- _About this exercise_:
Output all entries exactly as they appear and skip the pictures.

======== Data provided ========

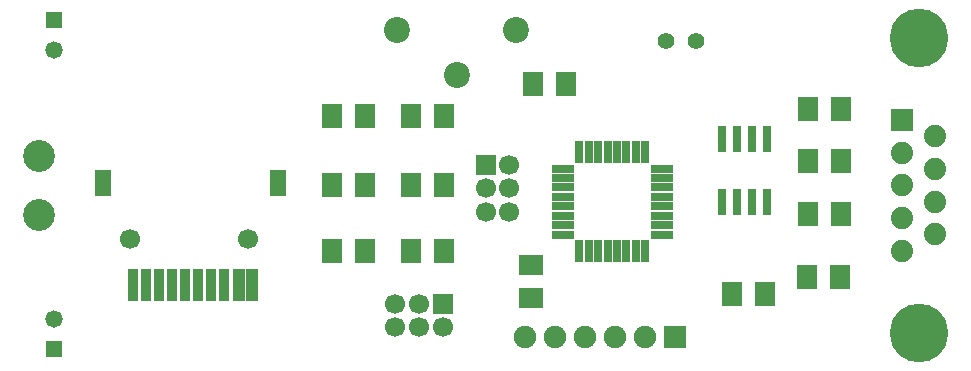
<source format=gbr>
G04 DipTrace 2.4.0.2*
%INÍèæíÿÿìàñêà.gbr*%
%MOIN*%
%ADD22R,0.0669X0.0669*%
%ADD23C,0.0669*%
%ADD48C,0.0669*%
%ADD59C,0.0559*%
%ADD67R,0.0748X0.0276*%
%ADD69R,0.0276X0.0748*%
%ADD73R,0.0315X0.0866*%
%ADD77R,0.0551X0.0866*%
%ADD79R,0.0413X0.1063*%
%ADD81R,0.0354X0.1063*%
%ADD85C,0.1063*%
%ADD87C,0.1953*%
%ADD89C,0.0744*%
%ADD91R,0.0744X0.0744*%
%ADD93C,0.0748*%
%ADD94R,0.0748X0.0748*%
%ADD95R,0.0579X0.0579*%
%ADD97C,0.0579*%
%ADD100R,0.0709X0.0787*%
%ADD102R,0.0787X0.0709*%
%ADD104C,0.0866*%
%FSLAX44Y44*%
G04*
G70*
G90*
G75*
G01*
%LNBotMask*%
%LPD*%
D104*
X17703Y15562D3*
X21640D3*
X19672Y14066D3*
D100*
X28840Y6761D3*
X29942D3*
X23328Y13750D3*
X22226D3*
D102*
X22141Y6625D3*
Y7727D3*
D100*
X31391Y12937D3*
X32493D3*
D97*
X6266Y5937D3*
D95*
Y4937D3*
D97*
Y14875D3*
D95*
Y15875D3*
D94*
X26956Y5312D3*
D93*
X25956D3*
X24956D3*
X23956D3*
X22956D3*
X21956D3*
D91*
X34516Y12562D3*
D89*
Y11471D3*
Y10381D3*
Y9290D3*
Y8200D3*
X35634Y12017D3*
Y10926D3*
Y9835D3*
Y8745D3*
D87*
X35075Y15300D3*
Y5461D3*
D85*
X5756Y9394D3*
Y11362D3*
D22*
X19205Y6437D3*
D23*
X18417D3*
X17630D3*
Y5650D3*
X18417D3*
X19205D3*
D22*
X20641Y11062D3*
D23*
Y10275D3*
Y9487D3*
X21428D3*
Y10275D3*
Y11062D3*
D81*
X8891Y7062D3*
X9324D3*
X9757D3*
X10190D3*
X10623D3*
X11056D3*
X11489D3*
D3*
X11922D3*
D79*
X12414D3*
X12869D3*
D77*
X7900Y10468D3*
X13733D3*
D48*
X8792Y8578D3*
X12729D3*
D100*
X32453Y7312D3*
X31351D3*
X31391Y11187D3*
X32493D3*
X31391Y9437D3*
X32493D3*
X19266Y10375D3*
X18163D3*
X15516D3*
X16618D3*
X19266Y12687D3*
X18163D3*
X15516D3*
X16618D3*
X19266Y8187D3*
X18163D3*
X15516D3*
X16618D3*
D73*
X28516Y11937D3*
X29016D3*
X29516D3*
X30016D3*
Y9811D3*
X29516D3*
X29016D3*
X28516D3*
D69*
X25965Y8181D3*
X25650D3*
X25335D3*
X25020D3*
X24705D3*
X24390D3*
X24075D3*
X23760D3*
D67*
X23209Y8732D3*
Y9047D3*
Y9362D3*
Y9677D3*
Y9992D3*
Y10307D3*
Y10622D3*
Y10937D3*
D69*
X23760Y11488D3*
X24075D3*
X24390D3*
X24705D3*
X25020D3*
X25335D3*
X25650D3*
X25965D3*
D67*
X26516Y10937D3*
Y10622D3*
Y10307D3*
Y9992D3*
Y9677D3*
Y9362D3*
Y9047D3*
Y8732D3*
D59*
X27641Y15187D3*
X26641D3*
M02*

</source>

========

- _Answer section_:
<source format=gbr>
G04 DipTrace 2.4.0.2*
%INÍèæíÿÿìàñêà.gbr*%
%MOIN*%
%ADD22R,0.0669X0.0669*%
%ADD23C,0.0669*%
%ADD48C,0.0669*%
%ADD59C,0.0559*%
%ADD67R,0.0748X0.0276*%
%ADD69R,0.0276X0.0748*%
%ADD73R,0.0315X0.0866*%
%ADD77R,0.0551X0.0866*%
%ADD79R,0.0413X0.1063*%
%ADD81R,0.0354X0.1063*%
%ADD85C,0.1063*%
%ADD87C,0.1953*%
%ADD89C,0.0744*%
%ADD91R,0.0744X0.0744*%
%ADD93C,0.0748*%
%ADD94R,0.0748X0.0748*%
%ADD95R,0.0579X0.0579*%
%ADD97C,0.0579*%
%ADD100R,0.0709X0.0787*%
%ADD102R,0.0787X0.0709*%
%ADD104C,0.0866*%
%FSLAX44Y44*%
G04*
G70*
G90*
G75*
G01*
%LNBotMask*%
%LPD*%
D104*
X17703Y15562D3*
X21640D3*
X19672Y14066D3*
D100*
X28840Y6761D3*
X29942D3*
X23328Y13750D3*
X22226D3*
D102*
X22141Y6625D3*
Y7727D3*
D100*
X31391Y12937D3*
X32493D3*
D97*
X6266Y5937D3*
D95*
Y4937D3*
D97*
Y14875D3*
D95*
Y15875D3*
D94*
X26956Y5312D3*
D93*
X25956D3*
X24956D3*
X23956D3*
X22956D3*
X21956D3*
D91*
X34516Y12562D3*
D89*
Y11471D3*
Y10381D3*
Y9290D3*
Y8200D3*
X35634Y12017D3*
Y10926D3*
Y9835D3*
Y8745D3*
D87*
X35075Y15300D3*
Y5461D3*
D85*
X5756Y9394D3*
Y11362D3*
D22*
X19205Y6437D3*
D23*
X18417D3*
X17630D3*
Y5650D3*
X18417D3*
X19205D3*
D22*
X20641Y11062D3*
D23*
Y10275D3*
Y9487D3*
X21428D3*
Y10275D3*
Y11062D3*
D81*
X8891Y7062D3*
X9324D3*
X9757D3*
X10190D3*
X10623D3*
X11056D3*
X11489D3*
D3*
X11922D3*
D79*
X12414D3*
X12869D3*
D77*
X7900Y10468D3*
X13733D3*
D48*
X8792Y8578D3*
X12729D3*
D100*
X32453Y7312D3*
X31351D3*
X31391Y11187D3*
X32493D3*
X31391Y9437D3*
X32493D3*
X19266Y10375D3*
X18163D3*
X15516D3*
X16618D3*
X19266Y12687D3*
X18163D3*
X15516D3*
X16618D3*
X19266Y8187D3*
X18163D3*
X15516D3*
X16618D3*
D73*
X28516Y11937D3*
X29016D3*
X29516D3*
X30016D3*
Y9811D3*
X29516D3*
X29016D3*
X28516D3*
D69*
X25965Y8181D3*
X25650D3*
X25335D3*
X25020D3*
X24705D3*
X24390D3*
X24075D3*
X23760D3*
D67*
X23209Y8732D3*
Y9047D3*
Y9362D3*
Y9677D3*
Y9992D3*
Y10307D3*
Y10622D3*
Y10937D3*
D69*
X23760Y11488D3*
X24075D3*
X24390D3*
X24705D3*
X25020D3*
X25335D3*
X25650D3*
X25965D3*
D67*
X26516Y10937D3*
Y10622D3*
Y10307D3*
Y9992D3*
Y9677D3*
Y9362D3*
Y9047D3*
Y8732D3*
D59*
X27641Y15187D3*
X26641D3*
M02*

</source>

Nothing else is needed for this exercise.